2018, Cilt 10, Sayı 1, Sayfa(lar) 016-023
Functional And Clinical Outcome Of Acute Traumatic Thoracolumbar Spinal Fractures
Aykut Akpınar1, Uzay Erdoğan2, Ali Osman Akdemir1
1Sağlık Bilimleri Üniversitesi Haseki Eğitim ve Araştırma Hastanesi, Nöroşirürji Kliniği, İstanbul, Türkiye
2Sağlık Bilimleri Üniversitesi Bakırköy Ruh ve Sinir Hastalıkları Hastanesi, Nöroşirürji Kliniği, İstanbul, Türkiye
Keywords: spinal cord injury, functional/clinical outcome, kyphoplasty, vertebroplasty

Aim: Disruptions of the thoracolumbar spine are often a result of high-energy injuries, the majority caused by motor vehicle accidents and falls. The sequelae of traumatic fractures of thoracolumbar spine injuries may be devastating, including paralysis, pain, deformity, and loss of function. Available therapeutic options for thoracolumbar vertebral fractures include conservative therapy, decompression, posterior reduction and instrumentation, and percutaneous vertebral augmentation procedures (VAP) with vertebroplasty or kyphoplasty. This study aims to see the acute spinal fractures surgical management’s outcomes.

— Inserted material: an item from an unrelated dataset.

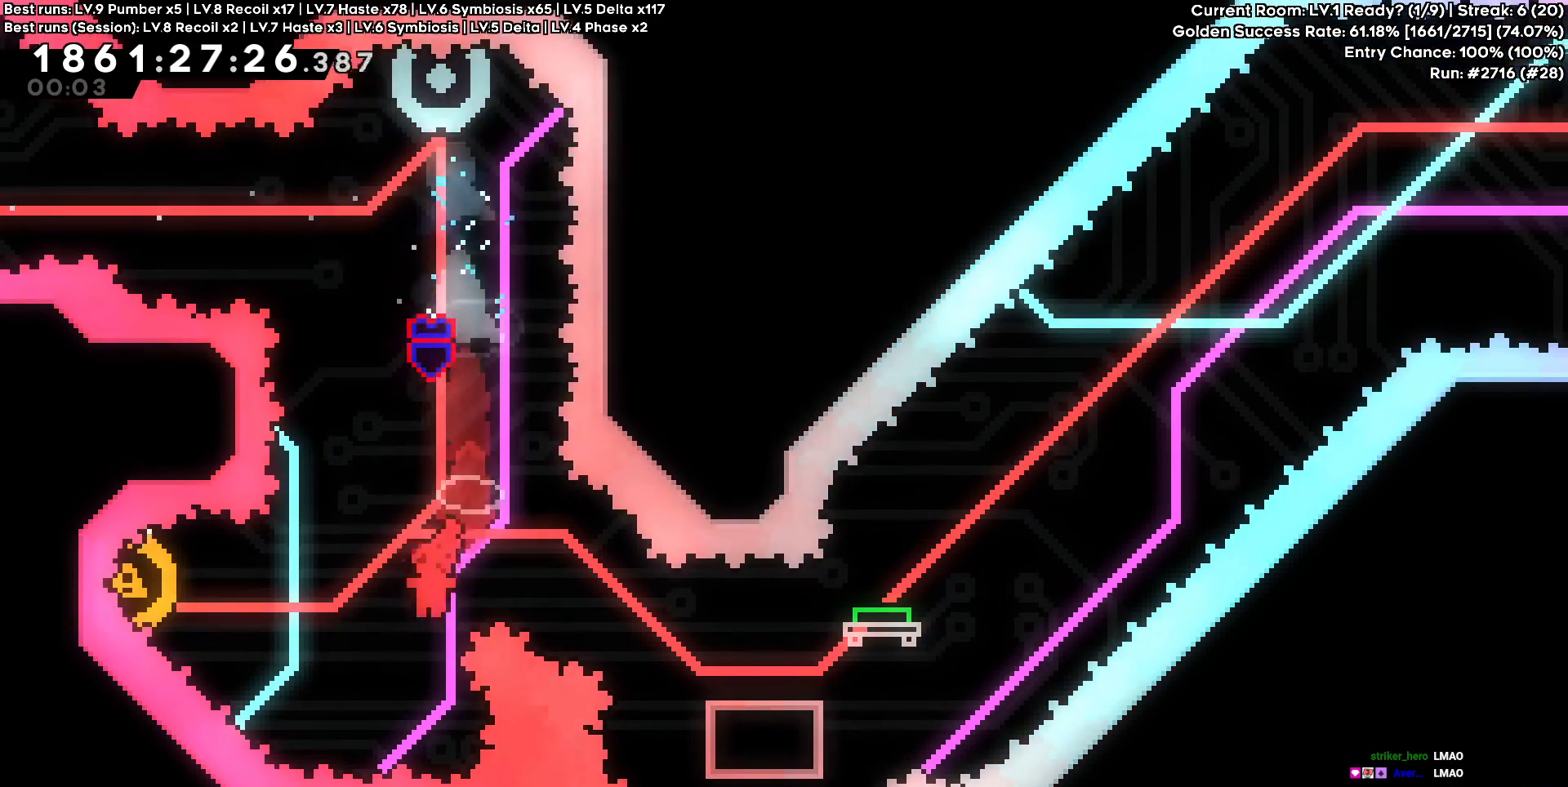
{"keys": ["d"], "events": [[250, "d", "down"], [283, "a", "up"]]}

Materials and Methods: Between January 2013 and August 2014, a total of 90 patients (47 males, 43 females; mean age: 53.68±17.96 years; range, 16 to 87 years) who were admitted to hospital with traumatic spinal injury were included. A careful neurological examination of both motor and sensory systems was performed. High-resolution spinal computed tomography (CT) was performed. A total of 43 consecutive patients treated with instrumentation for unstable spinal fractures and 47 patients with compression or burst vertebra fractures treated with VAP were followed. Pain was assessed using the Wong-Baker Face Scale (WFS).

Results: Of all patients, 39 had osteoporosis (T score < -2.5). The injury types were traffic accident (32.2%), falling from a height (60%), and penetrating trauma (7.8%). A total of 24 patients had neurological deficits. Five of them were paraplegic. The mean postoperative pain score decreased and the majority of the patients returned to work earlier. The mean preoperative pain score was 5.51(±0.50), while the mean postoperative pain score was 2.38 (±0.57). After early stabilization, the motor strength scores improved. The mean preoperative motor strength (PREMS) was 3.84(±1.36), while the mean postoperative motor strength (POSTMS) was 4.081(±1.30). After stabilization surgery, one patient died due to pulmonary embolism and one patient had an infection with serosal fluid leakage in the surgical site. No other patients were lost to follow-up. We correlated the pain scores with stabilization group parameters (osteoporosis, number of fractured vertebrae, motor strength). In the osteoporosis group, there was no correlation between pain and the procedure performed. But both preoperative and postoperative motor strength were negatively correlated with pain scores (P < 0.05). The postoperative pain score was higher when the number of fractured vertebrae increased (p < 0.05). Osteoporosis and postoperative motor strength were the independent predictors of postoperative pain.

Conclusion: In this study, both VAP and stabilization procedures reduced the mean pain scores and helped with earlier mobilization. The patients with incomplete spinal cord injuries with progressive deficits requiring decompression and instrumentation were treated as soon as they were medically stable, usually within the earliest time of injury, and this improved the postoperative motor strength.